Artificial Analysis has published the complete methodology for their Intelligence Index v4.0, a composite benchmark they claim is "more useful than any other metric in existence today." The index combines 10 evaluations weighted across four categories: Agents (25%), Coding (25%), General (25%), and Scientific Reasoning (25%). Each category includes 2-3 specific benchmarks—for example, Agents includes GDPval-AA (real-world knowledge work) and τ²-Bench Telecom (conversational AI), while Coding includes Terminal-Bench Hard (terminal-based tasks) and SciCode (scientific computing).

The methodology reveals critical implementation details that affect benchmark results. They use temperature 0 for non-reasoning models and 0.6 for reasoning models, with maximum output tokens of 16,384 (or model-specific limits for reasoning models). For answer extraction, they employ multi-stage regex patterns rather than exact string matching—for multiple choice questions, they try 8+ different patterns to catch various answer formats (LaTeX boxed notation, natural language, standalone letters). For open-ended answers, they use "equality checker LLMs" (different models for different benchmarks) to assess semantic equivalence rather than requiring exact matches.
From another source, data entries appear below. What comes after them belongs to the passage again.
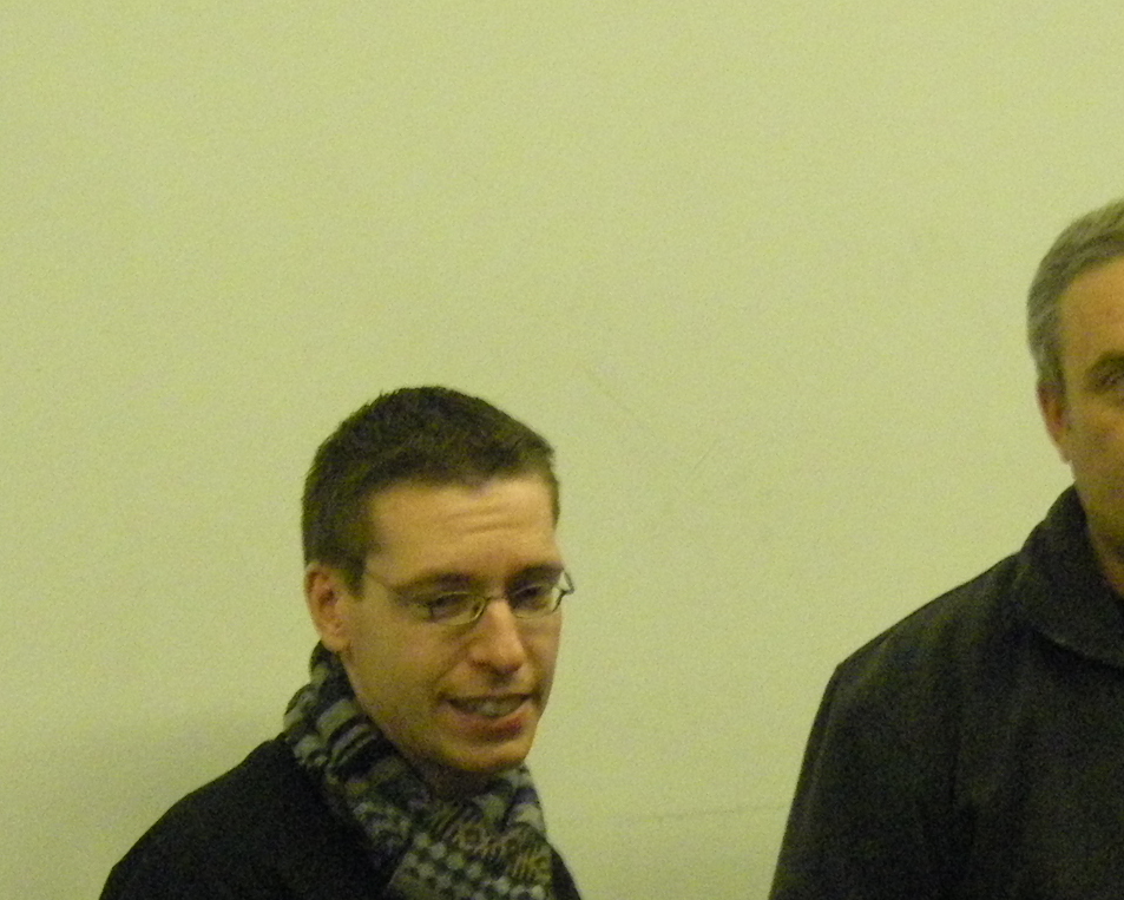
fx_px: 6123
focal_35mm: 184
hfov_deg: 10.5
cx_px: 773
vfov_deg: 8.4
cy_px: 664
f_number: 3.9
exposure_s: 1/25
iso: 800
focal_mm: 12.8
Three custom benchmarks stand out: AA-LCR tests long context reasoning with ~100k token documents requiring 128K context windows; AA-Omniscience measures knowledge accuracy while penalizing hallucinations (score = 50% accuracy + 50% non-hallucination rate); and GDPval-AA evaluates real-world work tasks by having models complete 220 tasks with file outputs, then using pairwise comparisons graded by Gemini 3 Pro to compute ELO ratings. For Intelligence Index inclusion, GDPval ELO scores are frozen at model addition and normalized as clamp((ELO-500)/2000) to maintain stability over time.

The document also acknowledges limitations and potential biases. For example, they note that HLE (Humanity's Last Exam) was adversarially curated using GPT-4o, Gemini 1.5 Pro, and Claude 3.5 Sonnet, making direct comparisons between these models and others "potentially biased." They estimate ±1% confidence intervals for the overall Intelligence Index but note individual evaluations may have wider intervals. The transparency extends to disclosing exact prompts, regex patterns, grading rubrics, and even the specific Python packages pre-installed in their evaluation environments.